Task to complete
Each entry should be repeated exactly. Its pictures should not be.

__________________________________________________

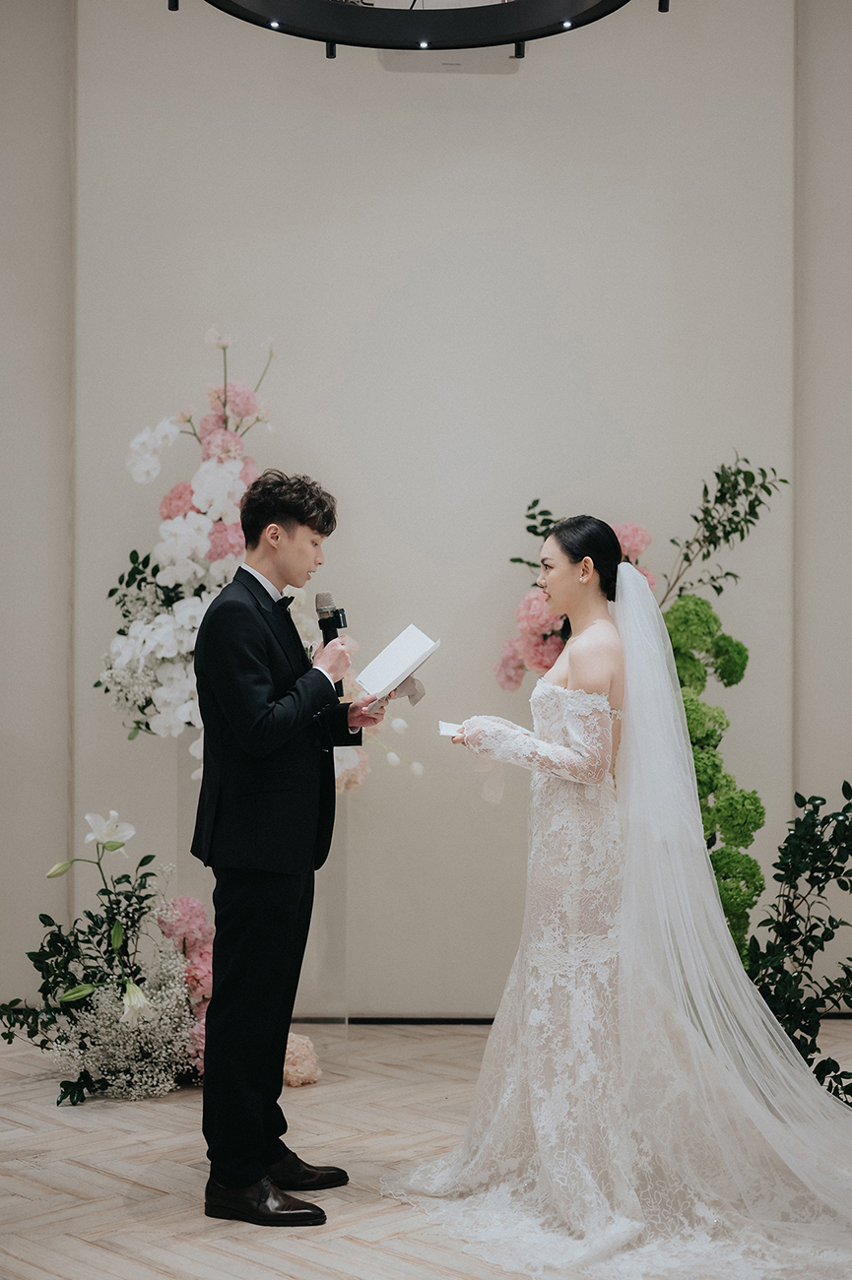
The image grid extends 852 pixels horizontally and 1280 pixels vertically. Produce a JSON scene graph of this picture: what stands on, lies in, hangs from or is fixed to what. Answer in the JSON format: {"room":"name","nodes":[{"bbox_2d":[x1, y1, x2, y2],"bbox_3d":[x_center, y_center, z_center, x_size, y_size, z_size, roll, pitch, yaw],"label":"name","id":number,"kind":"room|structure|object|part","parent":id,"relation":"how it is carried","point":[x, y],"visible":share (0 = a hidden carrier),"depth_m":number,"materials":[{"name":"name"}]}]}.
{"room":"event hall","nodes":[
{"label":"event hall","id":0,"kind":"room"},
{"bbox_2d":[181,0,659,63],"bbox_3d":[-0.006,-2.143,4.072,1.244,1.379,1.234,0,0,0],"label":"chandelier","id":1,"kind":"object","parent":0,"point":[341,35],"visible":0.98,"depth_m":4.29,"materials":[{"name":"black metal"}]},
{"bbox_2d":[0,0,850,1023],"bbox_3d":[0.043,-0.649,6.192,6.792,3.978,0.191,0,0,0],"label":"wall","id":2,"kind":"structure","parent":0,"point":[470,144],"depth_m":6.14,"materials":[{"name":"paint"}]},
{"bbox_2d":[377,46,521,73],"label":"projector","id":3,"kind":"object","parent":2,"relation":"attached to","point":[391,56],"visible":0.46,"depth_m":5.75,"materials":[{"name":"white"}]},
{"bbox_2d":[282,1010,850,1027],"bbox_3d":[0.170,1.307,6.211,4.415,0.063,0.019,0,0,0],"label":"baseboard","id":4,"kind":"structure","parent":2,"relation":"attached to","point":[850,1015],"depth_m":6.21,"materials":[{"name":"black"}]},
{"bbox_2d":[0,1019,850,1279],"bbox_3d":[-0.127,1.340,3.395,6.183,0.104,6.153,0,0,0],"label":"floor","id":5,"kind":"structure","parent":0,"point":[282,1278],"depth_m":4.33,"materials":[{"name":"brown wood"}]},
{"bbox_2d":[0,810,210,1102],"bbox_3d":[-0.905,0.923,5.285,0.955,0.788,0.900,0,0,0],"label":"flower arrangement","id":6,"kind":"object","parent":5,"relation":"on","point":[63,1096],"visible":0.86,"depth_m":5.19,"materials":[{"name":"white plant"}]},
{"bbox_2d":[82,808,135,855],"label":"lily","id":7,"kind":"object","parent":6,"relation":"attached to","point":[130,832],"visible":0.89,"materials":[{"name":"white plant"}]},
{"bbox_2d":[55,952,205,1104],"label":"white flower bush","id":8,"kind":"object","parent":5,"relation":"on","point":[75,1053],"visible":0.64,"materials":[{"name":"white plant"}]},
{"bbox_2d":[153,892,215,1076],"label":"pink hydrangea","id":9,"kind":"object","parent":5,"relation":"on","point":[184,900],"visible":0.43,"depth_m":5.28,"materials":[{"name":"pink plant"}]},
{"bbox_2d":[180,742,348,1075],"bbox_3d":[-0.497,0.795,5.646,0.474,1.020,0.448,0,0,0],"label":"pedestal","id":10,"kind":"object","parent":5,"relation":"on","point":[341,848],"visible":0.43,"depth_m":5.53,"materials":[{"name":"clear"}]},
{"bbox_2d":[91,328,426,793],"bbox_3d":[-0.551,-0.251,5.627,1.125,1.488,0.830,0,0,0],"label":"flower arrangement","id":11,"kind":"object","parent":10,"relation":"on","point":[162,722],"visible":0.63,"depth_m":5.53,"materials":[{"name":"white plant"}]},
{"bbox_2d":[190,466,381,1227],"bbox_3d":[-0.333,0.461,4.265,0.477,1.660,0.580,0,0,0],"label":"man","id":12,"kind":"object","parent":5,"relation":"on","point":[249,619],"visible":0.98,"depth_m":4.12},
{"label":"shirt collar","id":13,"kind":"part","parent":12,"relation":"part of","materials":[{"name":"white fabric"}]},
{"bbox_2d":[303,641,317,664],"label":"pocket square","id":14,"kind":"object","parent":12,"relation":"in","point":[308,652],"visible":0.49,"depth_m":4.59,"materials":[{"name":"white plant"}]},
{"bbox_2d":[314,590,348,692],"bbox_3d":[-0.241,0.009,4.467,0.075,0.263,0.183,0,0,0],"label":"microphone","id":15,"kind":"object","parent":12,"relation":"in","point":[339,622],"visible":0.72,"depth_m":4.45,"materials":[{"name":"black metal"}]},
{"bbox_2d":[354,623,441,705],"bbox_3d":[-0.075,0.066,4.604,0.205,0.177,0.240,0,0,0],"label":"open book","id":16,"kind":"object","parent":12,"relation":"in","point":[401,672],"visible":0.95,"depth_m":4.59,"materials":[{"name":"white paper"}]},
{"bbox_2d":[282,1031,319,1087],"bbox_3d":[-0.409,1.254,5.329,0.184,0.148,0.212,0,0,0],"label":"flower","id":17,"kind":"object","parent":5,"relation":"on","point":[303,1041],"visible":0.66,"depth_m":5.26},
{"bbox_2d":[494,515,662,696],"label":"hydrangea","id":18,"kind":"object","parent":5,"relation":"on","point":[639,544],"visible":0.26,"depth_m":5.79,"materials":[{"name":"pink plant"}]},
{"bbox_2d":[388,515,851,1279],"bbox_3d":[0.570,0.550,4.316,1.306,1.516,1.484,0,0,0],"label":"bride","id":19,"kind":"object","parent":5,"relation":"on","point":[589,629],"visible":0.97,"depth_m":4.07},
{"bbox_2d":[436,719,464,737],"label":"card","id":20,"kind":"object","parent":19,"relation":"in","point":[450,730],"visible":0.57,"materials":[{"name":"white paper"}]},
{"bbox_2d":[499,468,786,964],"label":"flower arrangement","id":21,"kind":"object","parent":5,"relation":"on","point":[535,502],"visible":0.43,"depth_m":5.71,"materials":[{"name":"plant"}]},
{"bbox_2d":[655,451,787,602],"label":"branch","id":22,"kind":"object","parent":21,"relation":"attached to","point":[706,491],"visible":0.73,"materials":[{"name":"green plant"}]},
{"bbox_2d":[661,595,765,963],"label":"hydrangea","id":23,"kind":"object","parent":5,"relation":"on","point":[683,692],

__________________________________________________

Response below
The image grid extends 852 pixels horizontally and 1280 pixels vertically. Produce a JSON scene graph of this picture: what stands on, lies in, hangs from or is fixed to what. Answer in the JSON format: {"room":"name","nodes":[{"bbox_2d":[x1, y1, x2, y2],"bbox_3d":[x_center, y_center, z_center, x_size, y_size, z_size, roll, pitch, yaw],"label":"name","id":number,"kind":"room|structure|object|part","parent":id,"relation":"how it is carried","point":[x, y],"visible":share (0 = a hidden carrier),"depth_m":number,"materials":[{"name":"name"}]}]}.
{"room":"event hall","nodes":[
{"label":"event hall","id":0,"kind":"room"},
{"bbox_2d":[181,0,659,63],"bbox_3d":[-0.006,-2.143,4.072,1.244,1.379,1.234,0,0,0],"label":"chandelier","id":1,"kind":"object","parent":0,"point":[341,35],"visible":0.98,"depth_m":4.29,"materials":[{"name":"black metal"}]},
{"bbox_2d":[0,0,850,1023],"bbox_3d":[0.043,-0.649,6.192,6.792,3.978,0.191,0,0,0],"label":"wall","id":2,"kind":"structure","parent":0,"point":[470,144],"depth_m":6.14,"materials":[{"name":"paint"}]},
{"bbox_2d":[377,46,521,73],"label":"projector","id":3,"kind":"object","parent":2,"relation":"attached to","point":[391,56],"visible":0.46,"depth_m":5.75,"materials":[{"name":"white"}]},
{"bbox_2d":[282,1010,850,1027],"bbox_3d":[0.170,1.307,6.211,4.415,0.063,0.019,0,0,0],"label":"baseboard","id":4,"kind":"structure","parent":2,"relation":"attached to","point":[850,1015],"depth_m":6.21,"materials":[{"name":"black"}]},
{"bbox_2d":[0,1019,850,1279],"bbox_3d":[-0.127,1.340,3.395,6.183,0.104,6.153,0,0,0],"label":"floor","id":5,"kind":"structure","parent":0,"point":[282,1278],"depth_m":4.33,"materials":[{"name":"brown wood"}]},
{"bbox_2d":[0,810,210,1102],"bbox_3d":[-0.905,0.923,5.285,0.955,0.788,0.900,0,0,0],"label":"flower arrangement","id":6,"kind":"object","parent":5,"relation":"on","point":[63,1096],"visible":0.86,"depth_m":5.19,"materials":[{"name":"white plant"}]},
{"bbox_2d":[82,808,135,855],"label":"lily","id":7,"kind":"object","parent":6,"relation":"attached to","point":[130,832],"visible":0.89,"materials":[{"name":"white plant"}]},
{"bbox_2d":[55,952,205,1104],"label":"white flower bush","id":8,"kind":"object","parent":5,"relation":"on","point":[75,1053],"visible":0.64,"materials":[{"name":"white plant"}]},
{"bbox_2d":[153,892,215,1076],"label":"pink hydrangea","id":9,"kind":"object","parent":5,"relation":"on","point":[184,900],"visible":0.43,"depth_m":5.28,"materials":[{"name":"pink plant"}]},
{"bbox_2d":[180,742,348,1075],"bbox_3d":[-0.497,0.795,5.646,0.474,1.020,0.448,0,0,0],"label":"pedestal","id":10,"kind":"object","parent":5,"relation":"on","point":[341,848],"visible":0.43,"depth_m":5.53,"materials":[{"name":"clear"}]},
{"bbox_2d":[91,328,426,793],"bbox_3d":[-0.551,-0.251,5.627,1.125,1.488,0.830,0,0,0],"label":"flower arrangement","id":11,"kind":"object","parent":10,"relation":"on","point":[162,722],"visible":0.63,"depth_m":5.53,"materials":[{"name":"white plant"}]},
{"bbox_2d":[190,466,381,1227],"bbox_3d":[-0.333,0.461,4.265,0.477,1.660,0.580,0,0,0],"label":"man","id":12,"kind":"object","parent":5,"relation":"on","point":[249,619],"visible":0.98,"depth_m":4.12},
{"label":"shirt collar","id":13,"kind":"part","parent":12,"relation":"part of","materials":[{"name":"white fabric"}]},
{"bbox_2d":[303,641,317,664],"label":"pocket square","id":14,"kind":"object","parent":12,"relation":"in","point":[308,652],"visible":0.49,"depth_m":4.59,"materials":[{"name":"white plant"}]},
{"bbox_2d":[314,590,348,692],"bbox_3d":[-0.241,0.009,4.467,0.075,0.263,0.183,0,0,0],"label":"microphone","id":15,"kind":"object","parent":12,"relation":"in","point":[339,622],"visible":0.72,"depth_m":4.45,"materials":[{"name":"black metal"}]},
{"bbox_2d":[354,623,441,705],"bbox_3d":[-0.075,0.066,4.604,0.205,0.177,0.240,0,0,0],"label":"open book","id":16,"kind":"object","parent":12,"relation":"in","point":[401,672],"visible":0.95,"depth_m":4.59,"materials":[{"name":"white paper"}]},
{"bbox_2d":[282,1031,319,1087],"bbox_3d":[-0.409,1.254,5.329,0.184,0.148,0.212,0,0,0],"label":"flower","id":17,"kind":"object","parent":5,"relation":"on","point":[303,1041],"visible":0.66,"depth_m":5.26},
{"bbox_2d":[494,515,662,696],"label":"hydrangea","id":18,"kind":"object","parent":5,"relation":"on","point":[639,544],"visible":0.26,"depth_m":5.79,"materials":[{"name":"pink plant"}]},
{"bbox_2d":[388,515,851,1279],"bbox_3d":[0.570,0.550,4.316,1.306,1.516,1.484,0,0,0],"label":"bride","id":19,"kind":"object","parent":5,"relation":"on","point":[589,629],"visible":0.97,"depth_m":4.07},
{"bbox_2d":[436,719,464,737],"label":"card","id":20,"kind":"object","parent":19,"relation":"in","point":[450,730],"visible":0.57,"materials":[{"name":"white paper"}]},
{"bbox_2d":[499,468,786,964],"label":"flower arrangement","id":21,"kind":"object","parent":5,"relation":"on","point":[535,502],"visible":0.43,"depth_m":5.71,"materials":[{"name":"plant"}]},
{"bbox_2d":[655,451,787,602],"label":"branch","id":22,"kind":"object","parent":21,"relation":"attached to","point":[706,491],"visible":0.73,"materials":[{"name":"green plant"}]},
{"bbox_2d":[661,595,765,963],"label":"hydrangea","id":23,"kind":"object","parent":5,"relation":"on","point":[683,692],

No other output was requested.